··· Texto citado
Posteriormente, mudou-se para São Paulo, onde se associou à Vanguarda Popular Revolucionária (VPR). Emilio foi preso em 20 de novembro de 1970 pela OBAN, após denunciado por um colega da VPR, que, submetido a tortura, não resistiu à intensidade da dor e acabou o entregando.

No DOI-CODI, Emilio sofreu tortura, que marcou sua trajetória para sempre e se tornaram um grande trauma. Ao site Aventuras na História, Ivo relata algumas das torturas que viveu no local e também como foi reparado.

A prisão 

Emilio é autor do livro 'Tortura Não Tem Fim', em que relata os momentos de perseguição e tortura. Segundo ele, “a Ditadura não fazia investigação. O exército brasileiro foi preparado em um setor que só levava majores, capitães e tenentes para fichar, perseguir, localizar, prender, torturar, matar e desaparecer com os corpos”.

Ivo relatou ter sofrido diversos tipos de tortura, incluindo pau-de-arara, cadeira de dragão (uma cadeira que dava choque ao sentar), diferentes agressões físicas, e, claro, humilhações que ele sente muito ao relembrar. "Passei a apanhar mais porque disse que não era comunista, e sim democrata", afirmou ele. "Todos nos chamavam de comunistas, mas nós estávamos muito longe do partido comunista".

Entretanto, um momento importante que ele relata foi o pós-DOI-CODI, que acarretou muitas complicações em sua trajetória, tanto na juventude quanto na fase adulta. Os 30 dias de tortura, com certeza, mudaram o rumo de seus dias.
······
Exercícios
**A.** Segundo o texto sobre a prisão de Emilio, por que ele passou a apanhar mais? Responda em uma a três frases.
**B.** Repita o trecho do texto sobre a prisão de Emilio que vai de "Posteriormente, mudou-se para" a "como foi reparado.".
Baseie-se só no texto sobre a prisão de Emilio.
··· Amostra dos dados
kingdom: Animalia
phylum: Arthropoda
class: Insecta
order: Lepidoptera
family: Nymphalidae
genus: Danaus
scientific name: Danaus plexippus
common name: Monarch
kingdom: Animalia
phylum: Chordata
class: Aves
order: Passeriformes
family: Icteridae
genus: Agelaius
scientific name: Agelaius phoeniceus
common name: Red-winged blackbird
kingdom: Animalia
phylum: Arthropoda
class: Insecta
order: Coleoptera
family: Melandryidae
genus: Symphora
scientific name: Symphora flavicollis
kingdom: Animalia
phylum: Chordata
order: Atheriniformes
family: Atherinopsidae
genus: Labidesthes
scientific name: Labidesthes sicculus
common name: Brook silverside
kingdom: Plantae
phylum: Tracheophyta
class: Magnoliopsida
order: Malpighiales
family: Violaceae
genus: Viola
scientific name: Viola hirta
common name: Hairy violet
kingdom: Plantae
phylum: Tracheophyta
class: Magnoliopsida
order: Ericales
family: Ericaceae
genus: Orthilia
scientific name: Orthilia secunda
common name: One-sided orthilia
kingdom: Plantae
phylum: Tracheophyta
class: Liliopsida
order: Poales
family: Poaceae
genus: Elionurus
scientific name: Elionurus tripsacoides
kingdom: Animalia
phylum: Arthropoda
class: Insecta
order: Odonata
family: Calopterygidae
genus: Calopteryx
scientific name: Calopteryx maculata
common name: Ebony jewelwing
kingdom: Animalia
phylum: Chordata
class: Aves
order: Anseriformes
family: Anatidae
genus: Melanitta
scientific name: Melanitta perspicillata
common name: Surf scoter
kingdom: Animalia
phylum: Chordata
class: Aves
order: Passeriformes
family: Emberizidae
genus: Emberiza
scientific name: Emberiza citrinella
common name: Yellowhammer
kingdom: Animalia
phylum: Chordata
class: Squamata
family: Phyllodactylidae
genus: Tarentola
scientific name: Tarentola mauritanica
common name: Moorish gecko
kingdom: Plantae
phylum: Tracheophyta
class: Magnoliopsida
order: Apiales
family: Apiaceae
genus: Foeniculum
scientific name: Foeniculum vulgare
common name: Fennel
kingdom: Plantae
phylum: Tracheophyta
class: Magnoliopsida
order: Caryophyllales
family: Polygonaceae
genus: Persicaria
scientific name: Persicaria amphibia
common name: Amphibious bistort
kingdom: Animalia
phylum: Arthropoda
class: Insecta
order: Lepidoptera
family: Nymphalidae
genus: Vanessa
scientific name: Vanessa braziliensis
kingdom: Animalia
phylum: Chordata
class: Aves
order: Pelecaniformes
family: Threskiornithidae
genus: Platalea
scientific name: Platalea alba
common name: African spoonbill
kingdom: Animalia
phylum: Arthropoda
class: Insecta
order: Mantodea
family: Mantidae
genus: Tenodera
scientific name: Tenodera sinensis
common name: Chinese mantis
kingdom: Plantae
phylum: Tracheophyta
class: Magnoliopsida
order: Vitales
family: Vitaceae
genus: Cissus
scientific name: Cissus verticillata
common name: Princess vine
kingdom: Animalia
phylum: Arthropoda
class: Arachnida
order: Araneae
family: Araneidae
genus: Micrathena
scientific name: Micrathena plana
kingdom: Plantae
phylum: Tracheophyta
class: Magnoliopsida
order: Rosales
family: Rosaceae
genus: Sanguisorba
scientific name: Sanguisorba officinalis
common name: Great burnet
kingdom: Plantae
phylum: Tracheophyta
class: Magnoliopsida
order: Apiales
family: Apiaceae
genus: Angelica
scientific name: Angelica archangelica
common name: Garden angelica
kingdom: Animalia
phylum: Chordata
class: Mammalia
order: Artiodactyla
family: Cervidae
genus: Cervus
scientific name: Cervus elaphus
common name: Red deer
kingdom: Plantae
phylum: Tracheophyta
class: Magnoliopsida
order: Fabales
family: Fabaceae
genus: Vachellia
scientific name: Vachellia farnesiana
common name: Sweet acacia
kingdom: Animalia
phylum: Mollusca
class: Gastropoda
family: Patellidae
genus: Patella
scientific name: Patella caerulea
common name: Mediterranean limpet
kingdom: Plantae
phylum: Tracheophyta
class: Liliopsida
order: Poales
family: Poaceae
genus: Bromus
······
Respostas finais
**A.** Emilio passou a apanhar mais porque disse que não era comunista, e sim democrata. Ele conta que todos os chamavam de comunistas, mas que eles estavam muito longe do partido comunista.

**B.**
Posteriormente, mudou-se para São Paulo, onde se associou à Vanguarda Popular Revolucionária (VPR). Emilio foi preso em 20 de novembro de 1970 pela OBAN, após denunciado por um colega da VPR, que, submetido a tortura, não resistiu à intensidade da dor e acabou o entregando.

No DOI-CODI, Emilio sofreu tortura, que marcou sua trajetória para sempre e se tornaram um grande trauma. Ao site Aventuras na História, Ivo relata algumas das torturas que viveu no local e também como foi reparado.